Kann eine Bildergeschichte eine Auseinandersetzung über die Vergänglichkeit des Lebens anregen? Eine mögliche Antwort gibt das Buch Die Vogelforscherin von Rosa Monika Guggenheim. In einer unaufgeregten, auf das Essenzielle reduzierten Erzählweise macht es den Vorschlag, den notwendigen Fatalismus für die Auseinandersetzung mit dem eigenen Ende, dem Ableben nahestehender Personen aufzunehmen und sich mit dem Umgang mit dem Tod in unserer Gesellschaft auseinanderzusetzen. Der spärlich eingesetzte Text lässt Raum für eigene Gedanken. In die Tiefe der Geschichte geführt, werden die Betrachter zudem durch zahlreiche, erst auf den zweiten Blick wahrnehmbare Details in den breitformatigen Bildern, die auf die Vergänglichkeit des Lebens anspielen. Das Buch gewinnt durch die Leichtigkeit der Erzählung in Wort und Bild, das einen versöhnlich mit dem schwierigen Thema stimmt. Trost spendet nicht nur das Ende der Geschichte sondern auch die Wahl des Mediums Bilderbuch. Da setzt sich der Nachwuchs den Erwachsenen auf den Schoss, wird eingeführt in das Leben zwischen Werden und Vergehen.

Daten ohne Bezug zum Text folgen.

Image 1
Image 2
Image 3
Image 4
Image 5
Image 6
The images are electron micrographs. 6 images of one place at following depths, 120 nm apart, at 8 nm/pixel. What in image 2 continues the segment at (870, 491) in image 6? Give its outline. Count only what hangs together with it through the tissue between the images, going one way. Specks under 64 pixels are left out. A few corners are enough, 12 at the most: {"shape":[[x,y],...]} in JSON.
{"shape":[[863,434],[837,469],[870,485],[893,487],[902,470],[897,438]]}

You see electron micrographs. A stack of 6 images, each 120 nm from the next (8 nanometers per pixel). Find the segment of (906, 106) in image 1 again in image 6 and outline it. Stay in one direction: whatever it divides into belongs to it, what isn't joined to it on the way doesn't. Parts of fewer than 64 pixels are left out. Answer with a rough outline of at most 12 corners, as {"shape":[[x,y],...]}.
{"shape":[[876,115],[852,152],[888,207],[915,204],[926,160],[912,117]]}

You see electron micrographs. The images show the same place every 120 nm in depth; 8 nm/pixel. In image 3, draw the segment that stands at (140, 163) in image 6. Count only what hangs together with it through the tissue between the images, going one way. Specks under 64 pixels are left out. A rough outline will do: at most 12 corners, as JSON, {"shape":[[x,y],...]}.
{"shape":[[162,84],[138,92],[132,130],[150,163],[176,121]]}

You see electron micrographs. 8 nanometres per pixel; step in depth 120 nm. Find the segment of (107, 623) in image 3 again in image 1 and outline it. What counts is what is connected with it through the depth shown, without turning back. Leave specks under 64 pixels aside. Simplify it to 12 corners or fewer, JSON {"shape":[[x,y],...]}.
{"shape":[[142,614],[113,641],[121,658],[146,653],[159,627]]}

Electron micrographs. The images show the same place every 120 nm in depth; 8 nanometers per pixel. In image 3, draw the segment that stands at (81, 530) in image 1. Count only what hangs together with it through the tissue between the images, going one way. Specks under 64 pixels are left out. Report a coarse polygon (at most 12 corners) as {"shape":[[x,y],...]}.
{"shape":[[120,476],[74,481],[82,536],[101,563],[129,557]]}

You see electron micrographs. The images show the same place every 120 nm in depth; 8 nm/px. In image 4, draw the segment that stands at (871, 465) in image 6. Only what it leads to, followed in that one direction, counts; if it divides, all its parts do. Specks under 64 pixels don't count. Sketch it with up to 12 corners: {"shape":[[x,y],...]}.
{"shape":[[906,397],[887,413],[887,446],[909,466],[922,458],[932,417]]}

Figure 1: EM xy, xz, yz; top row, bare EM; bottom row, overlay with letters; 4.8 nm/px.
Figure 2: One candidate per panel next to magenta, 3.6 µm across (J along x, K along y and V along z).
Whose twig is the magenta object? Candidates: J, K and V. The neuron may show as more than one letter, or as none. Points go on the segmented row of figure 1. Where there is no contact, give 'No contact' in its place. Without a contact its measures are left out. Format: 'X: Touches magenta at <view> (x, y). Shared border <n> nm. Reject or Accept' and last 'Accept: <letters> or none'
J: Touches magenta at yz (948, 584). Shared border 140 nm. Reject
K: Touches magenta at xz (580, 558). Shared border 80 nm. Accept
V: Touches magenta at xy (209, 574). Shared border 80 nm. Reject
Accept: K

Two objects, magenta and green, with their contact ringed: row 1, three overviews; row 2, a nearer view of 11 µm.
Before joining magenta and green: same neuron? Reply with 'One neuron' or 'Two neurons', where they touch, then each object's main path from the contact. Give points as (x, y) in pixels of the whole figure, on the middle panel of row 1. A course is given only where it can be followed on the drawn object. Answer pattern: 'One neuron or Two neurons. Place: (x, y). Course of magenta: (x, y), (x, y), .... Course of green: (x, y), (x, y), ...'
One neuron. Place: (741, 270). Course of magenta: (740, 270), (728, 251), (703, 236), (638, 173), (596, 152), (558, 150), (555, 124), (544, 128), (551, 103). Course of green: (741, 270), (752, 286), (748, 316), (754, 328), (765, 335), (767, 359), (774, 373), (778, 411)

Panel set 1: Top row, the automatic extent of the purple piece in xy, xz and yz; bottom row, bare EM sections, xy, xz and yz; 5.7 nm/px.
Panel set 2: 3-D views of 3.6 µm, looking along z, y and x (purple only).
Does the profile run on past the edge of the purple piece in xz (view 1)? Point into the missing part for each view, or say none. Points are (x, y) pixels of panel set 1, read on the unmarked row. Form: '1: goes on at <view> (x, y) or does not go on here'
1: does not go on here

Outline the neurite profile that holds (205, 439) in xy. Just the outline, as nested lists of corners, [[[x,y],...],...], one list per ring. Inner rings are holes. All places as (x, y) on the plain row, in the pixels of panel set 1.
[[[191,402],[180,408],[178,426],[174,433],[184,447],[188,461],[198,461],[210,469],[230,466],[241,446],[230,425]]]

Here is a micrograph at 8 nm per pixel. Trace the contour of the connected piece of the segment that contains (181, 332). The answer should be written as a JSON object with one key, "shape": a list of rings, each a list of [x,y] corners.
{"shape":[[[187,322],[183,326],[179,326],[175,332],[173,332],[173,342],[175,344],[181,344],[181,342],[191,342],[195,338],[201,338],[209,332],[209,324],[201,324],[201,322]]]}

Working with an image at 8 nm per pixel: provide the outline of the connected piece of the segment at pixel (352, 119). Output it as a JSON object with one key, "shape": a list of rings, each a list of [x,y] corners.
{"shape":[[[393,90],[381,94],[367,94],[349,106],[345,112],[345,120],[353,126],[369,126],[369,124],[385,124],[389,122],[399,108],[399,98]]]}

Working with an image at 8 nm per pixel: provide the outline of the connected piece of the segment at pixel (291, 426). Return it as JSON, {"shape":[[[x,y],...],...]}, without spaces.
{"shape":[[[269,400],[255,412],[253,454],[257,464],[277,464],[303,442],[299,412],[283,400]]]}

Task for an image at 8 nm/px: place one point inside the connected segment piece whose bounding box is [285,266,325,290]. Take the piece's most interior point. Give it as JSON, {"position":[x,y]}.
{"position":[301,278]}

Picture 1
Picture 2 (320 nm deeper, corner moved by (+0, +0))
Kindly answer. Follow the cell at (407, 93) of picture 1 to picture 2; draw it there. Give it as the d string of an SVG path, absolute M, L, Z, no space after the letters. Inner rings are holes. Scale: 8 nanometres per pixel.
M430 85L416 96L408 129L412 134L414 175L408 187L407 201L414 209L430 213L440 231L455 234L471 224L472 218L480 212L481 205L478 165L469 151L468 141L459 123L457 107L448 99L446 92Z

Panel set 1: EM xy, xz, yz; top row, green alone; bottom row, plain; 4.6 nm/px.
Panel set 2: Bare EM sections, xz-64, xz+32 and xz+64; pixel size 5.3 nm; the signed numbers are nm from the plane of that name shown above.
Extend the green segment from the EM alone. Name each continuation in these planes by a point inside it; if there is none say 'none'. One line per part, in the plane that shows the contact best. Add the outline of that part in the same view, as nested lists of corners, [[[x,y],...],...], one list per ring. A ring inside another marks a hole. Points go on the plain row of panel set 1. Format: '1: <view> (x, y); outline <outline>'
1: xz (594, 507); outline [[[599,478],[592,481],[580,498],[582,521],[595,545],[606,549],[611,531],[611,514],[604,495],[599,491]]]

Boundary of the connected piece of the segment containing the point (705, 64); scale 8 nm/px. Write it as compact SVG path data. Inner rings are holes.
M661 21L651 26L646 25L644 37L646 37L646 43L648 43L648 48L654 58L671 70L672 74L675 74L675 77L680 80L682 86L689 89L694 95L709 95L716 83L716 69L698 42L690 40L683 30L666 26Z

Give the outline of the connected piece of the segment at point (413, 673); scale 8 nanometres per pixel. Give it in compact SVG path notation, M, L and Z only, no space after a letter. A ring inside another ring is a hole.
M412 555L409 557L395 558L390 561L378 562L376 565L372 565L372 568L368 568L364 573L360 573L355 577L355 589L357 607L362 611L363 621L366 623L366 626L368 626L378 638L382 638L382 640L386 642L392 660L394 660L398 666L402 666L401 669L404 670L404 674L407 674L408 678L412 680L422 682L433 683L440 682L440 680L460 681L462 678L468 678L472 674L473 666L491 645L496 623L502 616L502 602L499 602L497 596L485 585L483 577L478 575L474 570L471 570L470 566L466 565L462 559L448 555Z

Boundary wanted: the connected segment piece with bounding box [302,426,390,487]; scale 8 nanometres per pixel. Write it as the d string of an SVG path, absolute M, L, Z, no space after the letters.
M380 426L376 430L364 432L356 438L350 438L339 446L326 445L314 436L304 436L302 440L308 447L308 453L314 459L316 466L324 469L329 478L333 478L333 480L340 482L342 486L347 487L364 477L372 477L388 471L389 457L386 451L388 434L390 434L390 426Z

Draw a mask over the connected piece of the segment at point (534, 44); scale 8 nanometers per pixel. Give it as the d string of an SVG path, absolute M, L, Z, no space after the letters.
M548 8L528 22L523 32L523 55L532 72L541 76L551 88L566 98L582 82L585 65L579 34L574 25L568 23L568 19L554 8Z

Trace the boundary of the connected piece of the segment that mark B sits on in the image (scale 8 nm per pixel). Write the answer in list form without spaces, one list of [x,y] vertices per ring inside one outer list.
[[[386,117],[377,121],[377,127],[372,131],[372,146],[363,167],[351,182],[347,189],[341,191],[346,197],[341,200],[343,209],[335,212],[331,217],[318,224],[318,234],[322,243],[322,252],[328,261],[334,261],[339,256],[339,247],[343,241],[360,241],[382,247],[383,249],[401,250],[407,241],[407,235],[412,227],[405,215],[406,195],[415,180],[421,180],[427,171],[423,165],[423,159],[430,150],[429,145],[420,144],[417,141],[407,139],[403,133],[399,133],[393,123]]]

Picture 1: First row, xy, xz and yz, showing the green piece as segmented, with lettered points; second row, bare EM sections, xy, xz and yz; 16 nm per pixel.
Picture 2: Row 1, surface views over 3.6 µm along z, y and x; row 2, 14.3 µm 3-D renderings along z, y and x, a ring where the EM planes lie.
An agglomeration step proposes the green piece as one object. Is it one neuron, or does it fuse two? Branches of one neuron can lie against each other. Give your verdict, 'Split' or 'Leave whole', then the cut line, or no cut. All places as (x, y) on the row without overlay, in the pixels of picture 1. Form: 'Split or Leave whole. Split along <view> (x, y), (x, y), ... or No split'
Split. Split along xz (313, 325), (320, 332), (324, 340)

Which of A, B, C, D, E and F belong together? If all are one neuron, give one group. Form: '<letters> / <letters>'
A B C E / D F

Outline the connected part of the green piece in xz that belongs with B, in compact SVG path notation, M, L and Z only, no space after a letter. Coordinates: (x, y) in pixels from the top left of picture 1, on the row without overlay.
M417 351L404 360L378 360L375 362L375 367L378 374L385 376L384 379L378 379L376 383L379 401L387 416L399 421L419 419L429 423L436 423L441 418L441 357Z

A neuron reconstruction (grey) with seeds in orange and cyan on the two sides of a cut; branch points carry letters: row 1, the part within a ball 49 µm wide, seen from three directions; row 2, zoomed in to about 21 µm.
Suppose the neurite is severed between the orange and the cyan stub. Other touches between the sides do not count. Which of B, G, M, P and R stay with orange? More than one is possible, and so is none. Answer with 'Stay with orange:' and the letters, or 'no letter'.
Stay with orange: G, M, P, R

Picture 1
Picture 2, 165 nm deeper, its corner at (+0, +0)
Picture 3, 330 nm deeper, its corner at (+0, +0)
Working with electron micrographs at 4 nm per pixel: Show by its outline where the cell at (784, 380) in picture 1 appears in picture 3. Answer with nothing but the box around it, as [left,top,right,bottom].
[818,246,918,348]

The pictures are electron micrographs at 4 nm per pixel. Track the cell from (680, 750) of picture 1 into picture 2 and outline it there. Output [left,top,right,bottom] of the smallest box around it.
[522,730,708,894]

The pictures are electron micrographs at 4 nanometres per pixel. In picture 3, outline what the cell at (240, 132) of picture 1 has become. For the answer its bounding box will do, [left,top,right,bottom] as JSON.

Die Publikation Die Vogelforscherin ist die «Ausgewählte Bachelor Thesis 2008» der Hochschule der Künste Bern, Studiengang Visuelle Kommunikation.
Rosa Monika Guggenheim (*1980) schloss im September 2008 ihr Studium in visueller Kommunikation an der Hochschule der Künste Bern ab. Davor absolvierte sie den Vorkurs Film/Video an der ZHDK. Seit 2002 arbeitet sie selbstständig als visuelle Gestalterin.